Each plugin has a top-level Plugin shape plus a sub-type shape:

gleam
pub type Plugin {
  Plugin(
    name: String,
    description: String,
    plugin_type: PluginType,
    supervised: Bool,
    start: fn() -> Result(Nil, String),
    stop: fn() -> Result(Nil, String),
    health: fn() -> Result(String, String),
  )
}

Plugin types:

  • Tool — things the agent can do (bash, web fetch, browser, memory, cron)
  • Gateway — channels the agent communicates through (Telegram, CLI/TUI)
  • Hook — lifecycle callbacks that fire at specific points (context compression, reflection, tool guardrails)
  • MemoryPlugin — persistence backends for agent memory (file-based, SQLite)

Project Structure

src/
├── core/               — Wireframe (loop, registry, config, session, tool shape)
├── services/           — Fixed branches, Service shape, OTP-supervised
│   ├── api/openai/             — OpenAI completions client
│   ├── storage/                — SQLite persistence
│   ├── admin/admin.gleam       — Inspection and management
│   ├── tokens/tokens.gleam     — Heuristic token estimation (CJK-aware)
│   ├── guardrails/guardrails.gleam — Shell command safety layer
│   ├── persona/persona.gleam   — Persona/SOUL.md file loader
│   ├── context/context.gleam   — System prompt builder
│   ├── titler/titler.gleam     — Auto-titling
│   ├── pulse/pulse.gleam       — Time-driven periodic task execution
│   ├── cron/                   — Traditional cron scheduler
│   ├── harness/harness.gleam   — Deterministic validation gating
│   └── notifications/          — Notification delivery + DND coordination
├── plugins/            — Pluggable, shape-conforming, user-extensible
│   ├── shapes.gleam          — Plugin shape definition
│   ├── tools/              — bash/, browser/, code/, cron/, memory/, session_search/, web/
│   ├── gateways/           — telegram/, tui/
│   ├── hooks/              — context_compressor/, reflection/, tool_guardrails/
│   └── memory/             — file_memory/
├── agent.gleam             — CLI REPL entry point
├── agent_app.gleam         — Daemon entry point
├── agent_admin.gleam       — Admin CLI
└── agent_supervisor.gleam  — Root supervisor

OTP Supervision

The agent uses a structured OTP supervisor tree:

  • Root supervisor (agent_supervisor.gleam) coordinates service and gateway supervisors
  • Service supervisor manages services that declare supervised: true
  • Gateway supervisor manages gateway processes (Telegram polling, admin TCP listener)
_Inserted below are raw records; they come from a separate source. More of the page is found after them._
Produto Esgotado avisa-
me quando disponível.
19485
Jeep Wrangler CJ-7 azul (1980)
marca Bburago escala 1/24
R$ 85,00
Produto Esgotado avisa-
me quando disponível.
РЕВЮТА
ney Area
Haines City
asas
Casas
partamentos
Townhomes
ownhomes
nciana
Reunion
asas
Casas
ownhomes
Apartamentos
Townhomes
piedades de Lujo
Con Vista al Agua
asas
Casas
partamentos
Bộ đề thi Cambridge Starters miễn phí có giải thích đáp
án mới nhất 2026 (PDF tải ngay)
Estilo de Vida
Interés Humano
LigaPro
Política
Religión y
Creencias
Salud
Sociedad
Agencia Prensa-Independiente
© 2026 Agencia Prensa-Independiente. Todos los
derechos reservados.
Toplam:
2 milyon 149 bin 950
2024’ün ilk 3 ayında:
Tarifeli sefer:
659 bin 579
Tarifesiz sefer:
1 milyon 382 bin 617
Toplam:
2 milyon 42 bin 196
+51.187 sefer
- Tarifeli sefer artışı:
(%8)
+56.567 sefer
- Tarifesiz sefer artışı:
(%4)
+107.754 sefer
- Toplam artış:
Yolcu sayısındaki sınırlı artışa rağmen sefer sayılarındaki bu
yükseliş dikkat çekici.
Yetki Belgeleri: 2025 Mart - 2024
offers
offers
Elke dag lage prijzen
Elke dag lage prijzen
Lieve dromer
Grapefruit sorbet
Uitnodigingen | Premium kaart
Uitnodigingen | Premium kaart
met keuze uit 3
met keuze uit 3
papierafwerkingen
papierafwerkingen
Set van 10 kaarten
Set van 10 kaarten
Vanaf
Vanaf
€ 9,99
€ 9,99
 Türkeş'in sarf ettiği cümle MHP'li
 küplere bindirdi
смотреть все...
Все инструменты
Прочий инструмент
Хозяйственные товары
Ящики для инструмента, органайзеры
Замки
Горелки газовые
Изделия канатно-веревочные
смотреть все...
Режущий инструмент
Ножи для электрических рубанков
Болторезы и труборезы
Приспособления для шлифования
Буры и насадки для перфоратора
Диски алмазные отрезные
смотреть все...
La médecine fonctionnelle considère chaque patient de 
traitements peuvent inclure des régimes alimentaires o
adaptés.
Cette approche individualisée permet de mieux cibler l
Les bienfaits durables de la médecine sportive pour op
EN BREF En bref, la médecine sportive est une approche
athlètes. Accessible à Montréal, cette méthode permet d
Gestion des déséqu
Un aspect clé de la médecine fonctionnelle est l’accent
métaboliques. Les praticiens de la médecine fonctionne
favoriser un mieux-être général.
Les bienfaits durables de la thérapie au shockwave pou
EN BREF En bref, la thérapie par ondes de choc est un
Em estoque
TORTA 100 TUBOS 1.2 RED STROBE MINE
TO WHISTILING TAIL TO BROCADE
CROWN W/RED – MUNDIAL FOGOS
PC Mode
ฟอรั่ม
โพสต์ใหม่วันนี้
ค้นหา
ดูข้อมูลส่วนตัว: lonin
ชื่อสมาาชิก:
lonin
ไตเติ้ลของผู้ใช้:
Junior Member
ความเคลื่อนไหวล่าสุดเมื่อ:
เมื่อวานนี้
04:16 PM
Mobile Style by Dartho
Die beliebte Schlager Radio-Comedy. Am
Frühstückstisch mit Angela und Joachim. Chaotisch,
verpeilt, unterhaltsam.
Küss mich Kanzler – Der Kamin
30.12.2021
Each Service and Plugin self-declares whether it needs supervision via the supervised flag. The supervisor starts and monitors only those that opt in.

Request Flow

  1. A message arrives via a Gateway (Telegram, CLI)
  2. The Loop loads the session, builds the system prompt (via context service), and sends the conversation to the API service
  3. The API response may include tool calls — the loop dispatches them through the Tool Registry
  4. Tool results feed back into the conversation for the next API call
  5. Hooks fire at defined points: reflection after each turn, context compression when the window fills up, tool guardrails on every tool execution
  6. The loop continues until the model responds with a final message or the tool round limit is reached

Extending the Agent

Add custom tools by creating a module in ~/.agent/tools/ that conforms to the Tool shape. The plugin registry auto-discovers it on startup. See the Plugins page for details.

Built with Gleam on the BEAM/Erlang VM.